My suggestion is that Mr. Wang introduce himself as he wants to, which I gather is Wang Xing. But, unless he is OK with sometimes being called Wang (e.g., Hi, Wang!), or when the speaker wants to be formal, Mr. Xing, he explain that Wang is his family name and Xing is his given name. In informal settings, he could say just, "My name is Wang Xing, but call me Xing"
Many Westerners know that the family name first is the traditional order for Chinese names, but many do not. Some Chinese give their name in the Chinese order, and some give their name in the Western order. Furthermore, some Chinese are too polite to correct a Westerner who has gotten their name wrong. In my tennis clinic the instructor called a Chinese lady (women are always ladies in tennis) by her last name and the rest of us by our first names. She had introduced herself to me by her first name several weeks earlier, so I asked her how she wanted to be called, and then corrected the instructor. As it happened, she had put her name on the list in the Western fashion, the instructor knew the Chinese convention, and politely re-reversed what she had politely reversed.

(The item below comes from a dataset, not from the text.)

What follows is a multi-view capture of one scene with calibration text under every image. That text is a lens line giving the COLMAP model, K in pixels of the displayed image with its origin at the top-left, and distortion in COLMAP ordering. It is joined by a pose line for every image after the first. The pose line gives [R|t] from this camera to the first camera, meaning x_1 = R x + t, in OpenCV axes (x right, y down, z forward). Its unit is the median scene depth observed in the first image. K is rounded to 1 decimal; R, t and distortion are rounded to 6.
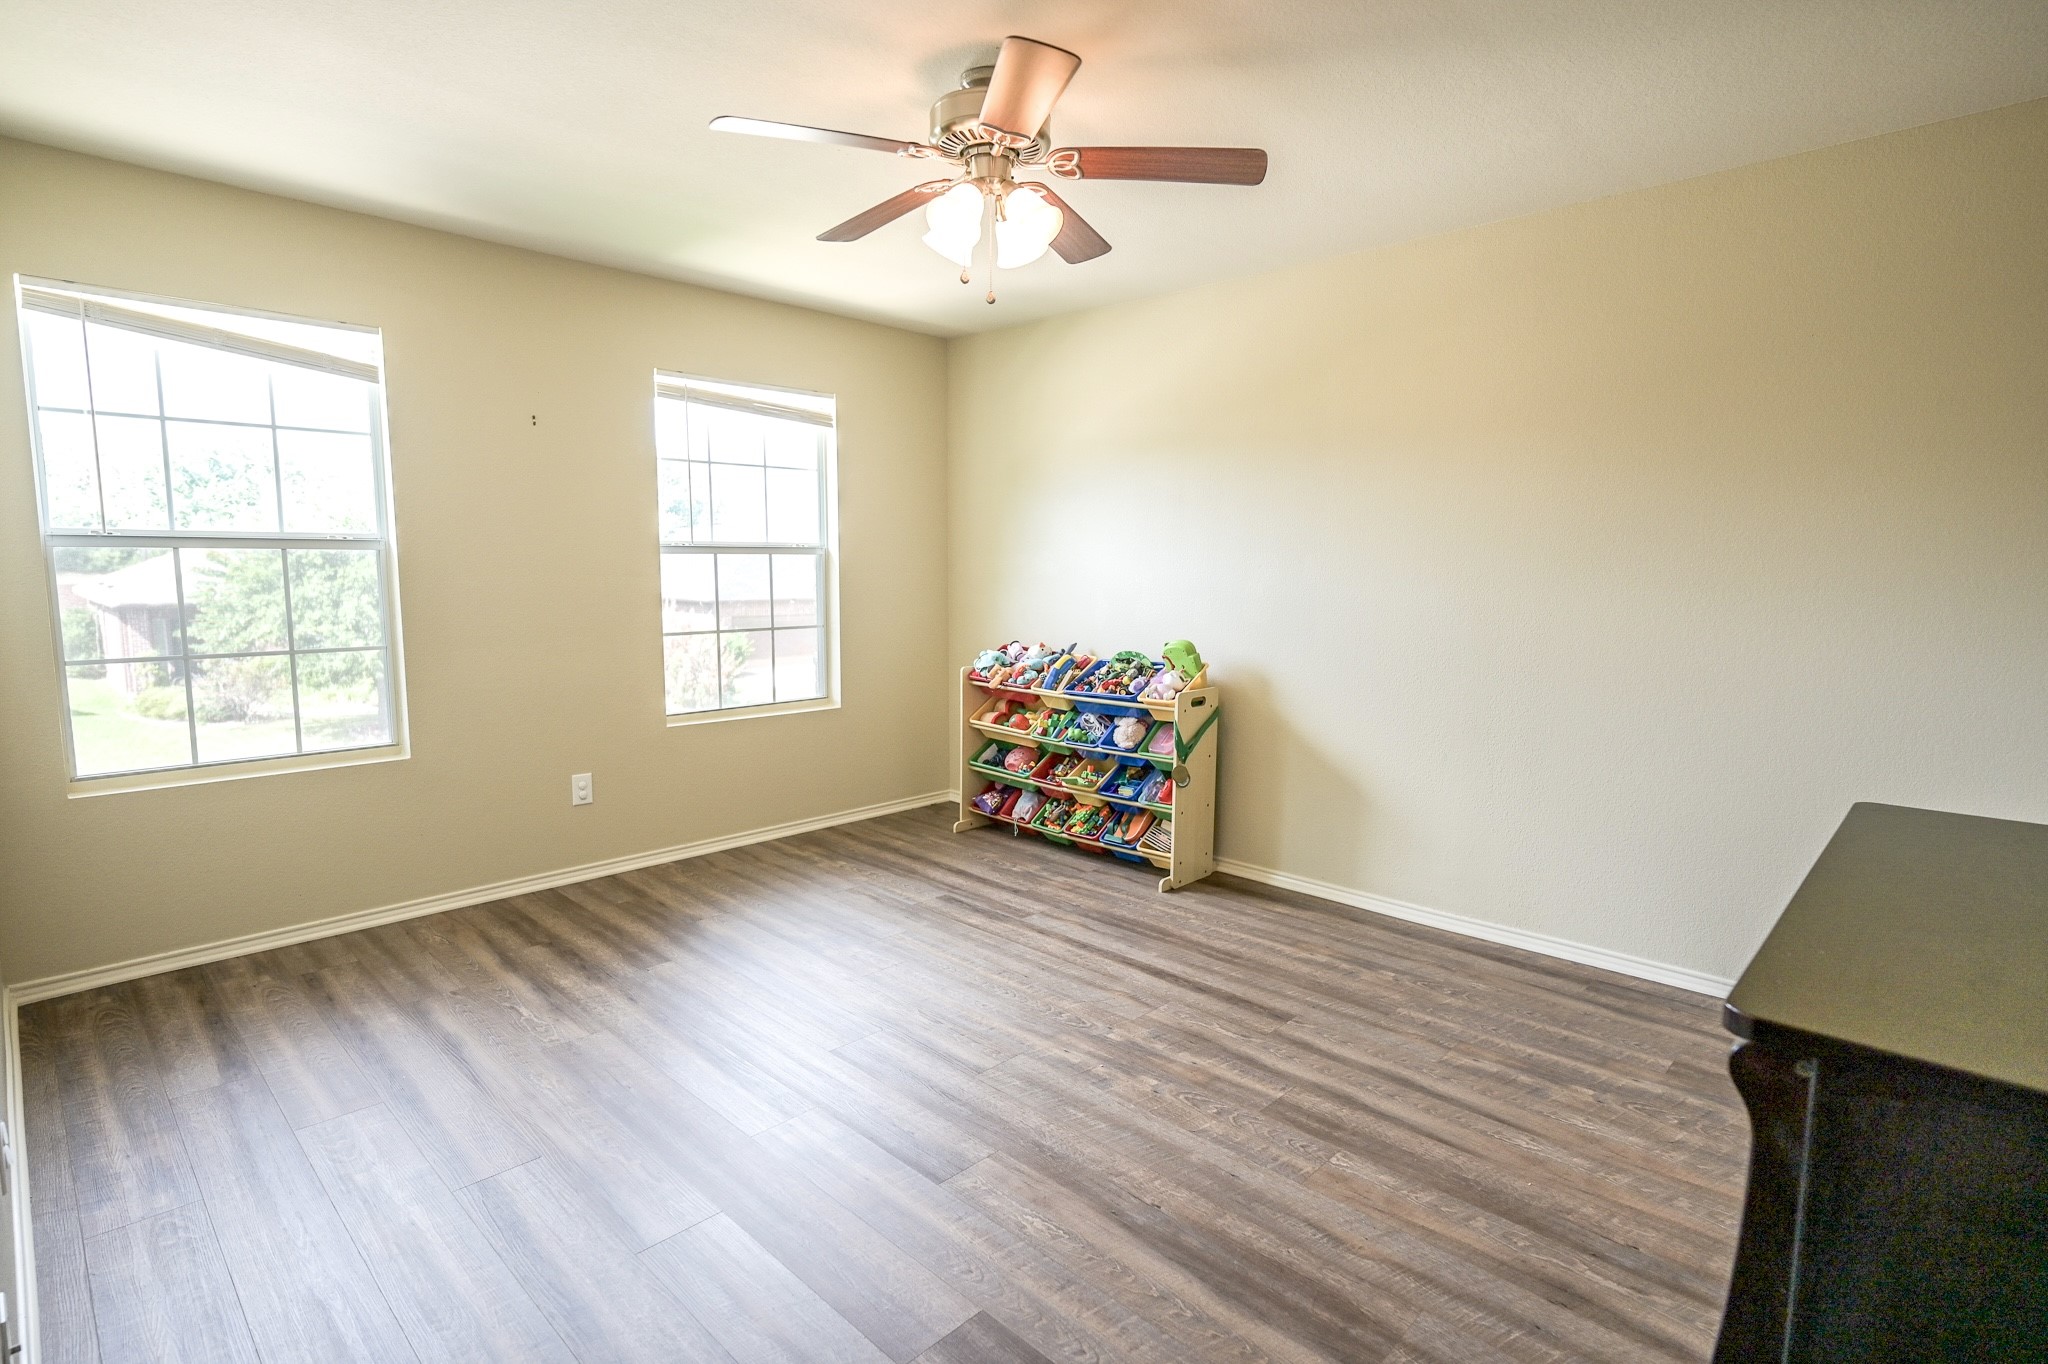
lens RADIAL K [[1013.4, 0, 1097.1], [0, 1013.4, 654.4], [0, 0, 1]] dist [0.000720, 0.000021]
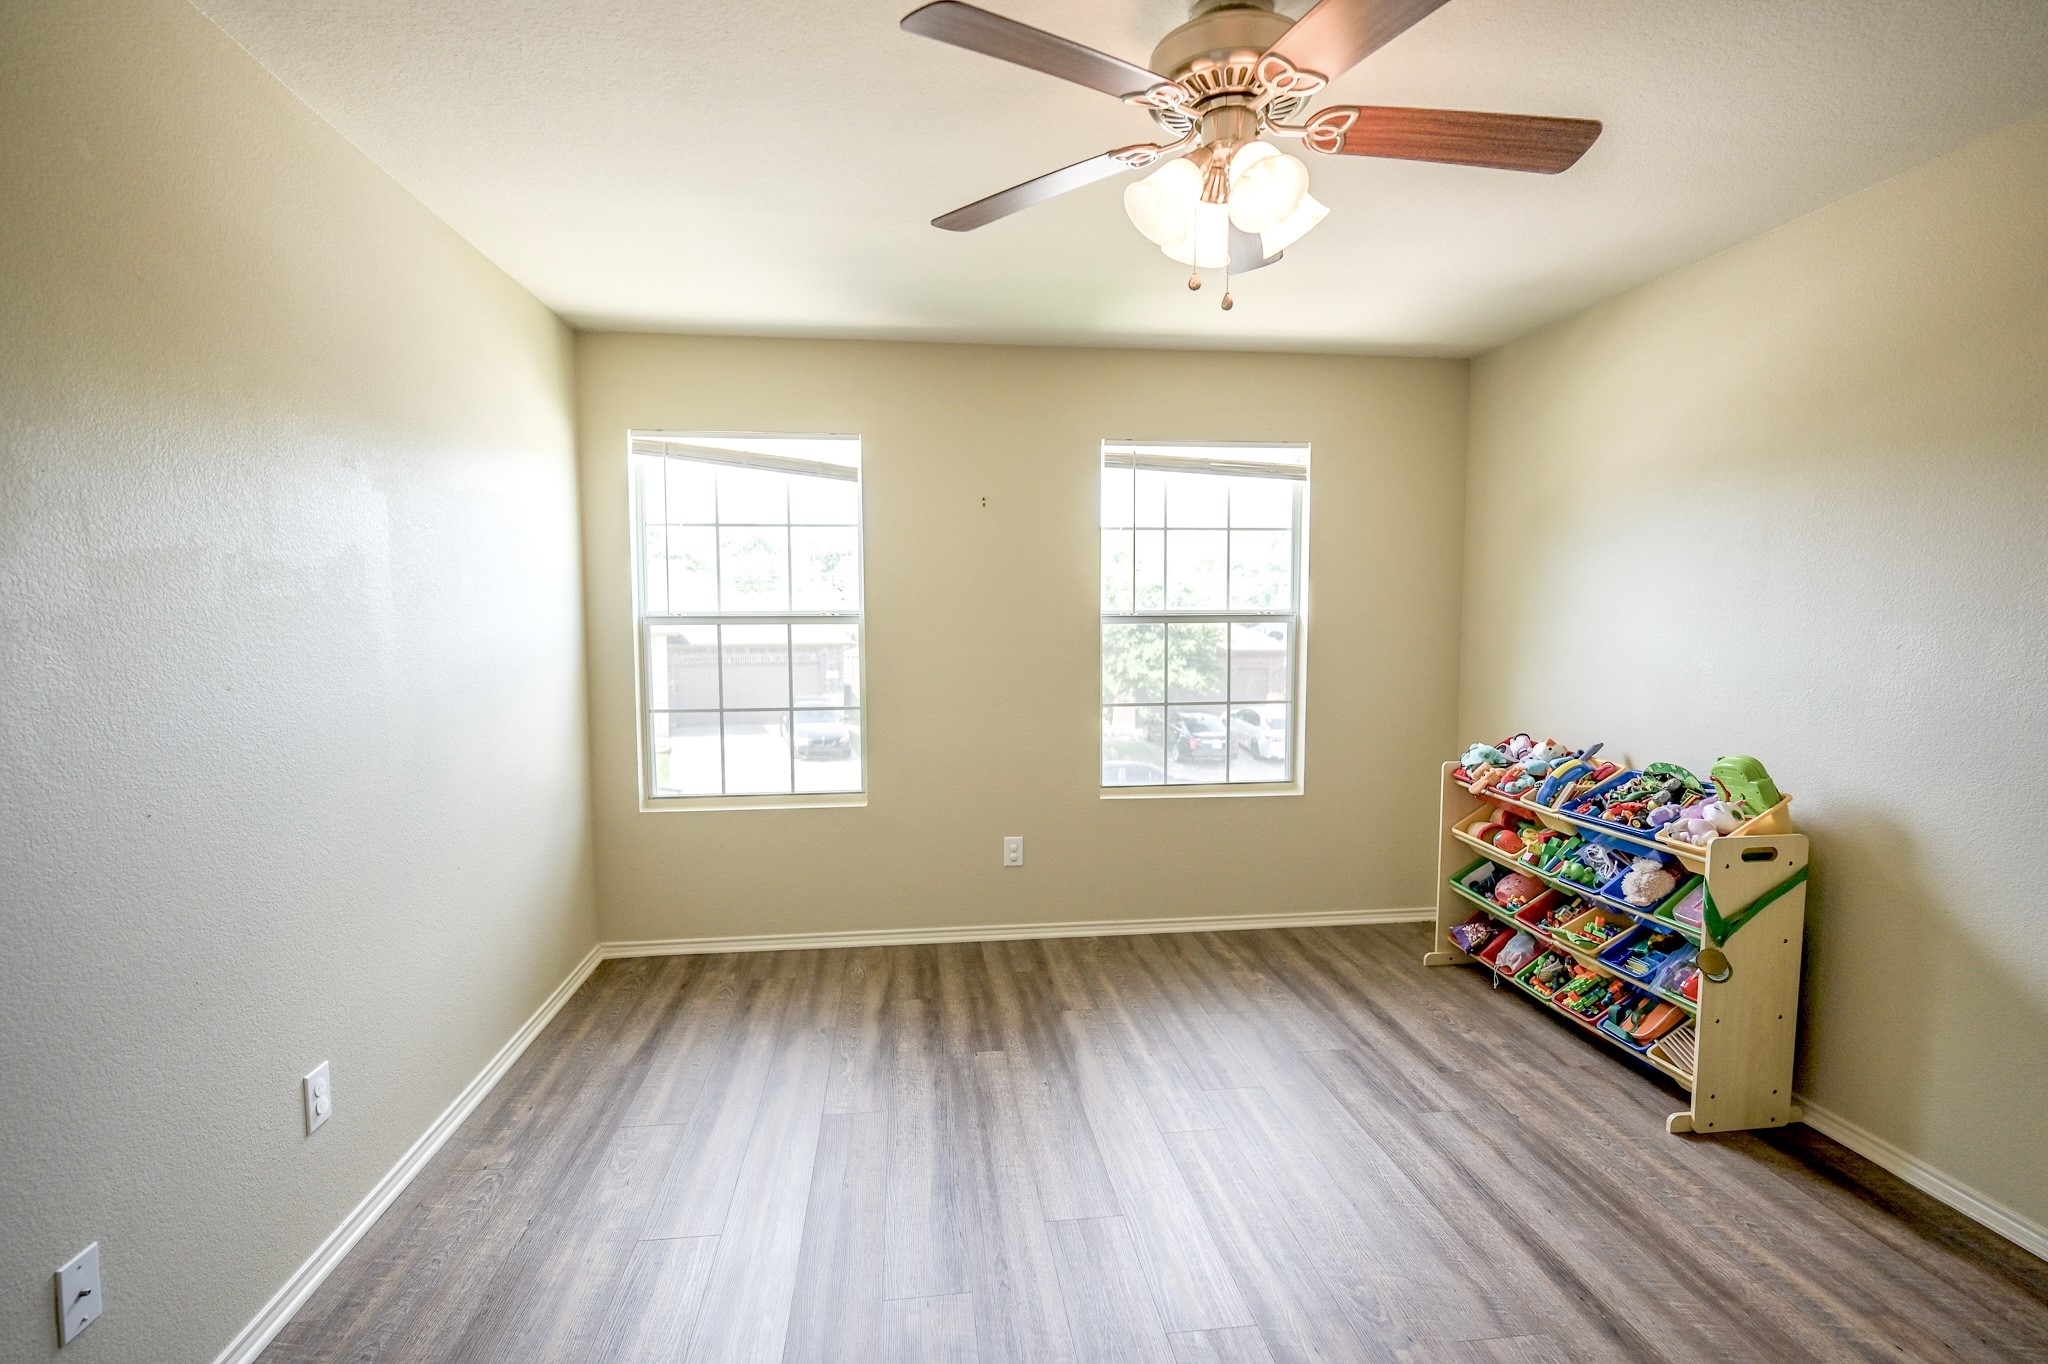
lens RADIAL K [[1018.9, 0, 974.7], [0, 1018.9, 687.3], [0, 0, 1]] dist [0.000002, 0.000209]
pose [[0.756923, 0.038287, -0.652382, 0.130934], [-0.053959, 0.998535, -0.004004, -0.027690], [0.651273, 0.038232, 0.757880, 0.167681]]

I asked my wife who is Taiwanese (and also has a western name) what she would do. She said that if you want to introduce yourself to a westerner as Wangxing then you should do that. It is not a difficult name to hear and remember so you should have luck with that. For official documents, of course you would put Wang as your family name.
Also, do your friends and family call you Xing? I suspect not...my wife's mom and dad don't even call her by her given name (Chiahui.)
When introducing yourself to a Westerner you can choose how to be called. No one will say "Wait, are you giving me last name first or first name first?" They will accept what you tell them.
"Hi, my name is Xing." "Oh, nice to meet you Xing," or "Hello, my name is Wangxing." "Oh, nice to meet you Wangxing."
My wife says that she would never identify herself using her Chinese name and reverse the order when talking to a Westerner to make it fit their standard. I agree with her.
When editing, my sympathy lies with the person rather than with received convention. You are Wang Xing and presumably have felt Wang Xing since childhood. Those who know you will realise, or may be told, that your family name is Wang and that your personal name is Xing. If the distinction is important, as in matters such as job applications, you should make it clear by explaining. Those who are ignorant of your conventions will try blockheadedly to fit your name to their own conventions by assuming the opposite; they are beyond your help so I would leave your name as Wang Xing.
I want to use the Star Trek phrase - Resistance is futile. You will be assimilated.
In traditional/medieval European, South Indian, Islamic and Jewish culture, there are actually no surnames. People simply went by son-of or daughter-of (in their respective languages).
But the pressures of economic hegemony from the western hemisphere had most of such people adopt the custom of having surnames, and having the surname as the last-name.
For example, Binladen was actually bin la-din (son of the-law).
I am not sure how it goes, but Scandinavian names such as Petersen, Svensen or Slavic names such as Petrowski, Trojenowski (descendents of Trojan exiles to Poland), were originally meant to be "son-of". Whereas, Petrowska, Trojenowska, "daughter-of".
Even biblical-era Christian naming had followed Jewish and Arabic customs of using "son-of" or "daughter-of". Again, I am not sure exactly how the history went, but the dominance of Roman and Hellenized culture soon had them adopt a last-name surname convention.
There is nothing "western" or "eastern" about last-name surname convention. Just as there is nothing "western" about clocks, guns or cannons, when Manchu officials of the Chinese government first re-encountered those devices, even though their predecessors had invented them hundreds of years ago.
There certainly was pressure from Chinese culture, indirectly mediated thro the peoples living between Europe and China, due to dominance of medieval Chinese economy on Arabs and Europeans to adopt the custom of surnames.
It is a cycle. You reap a measure of what you sow. Your culture participated in pressuring other cultures to adopt having surnames. You have to accept that every effect has a measure of rebound reaction. Those cultures having had to adopt having surnames because of pressures, but as a last-name, now collaborate to pressure the rest of the world to have surname as the last-name.
It is now your decision, whether to participate in this cycle, which your predecessors had participated in. If you do, be proud of what your predecessors had participated in starting.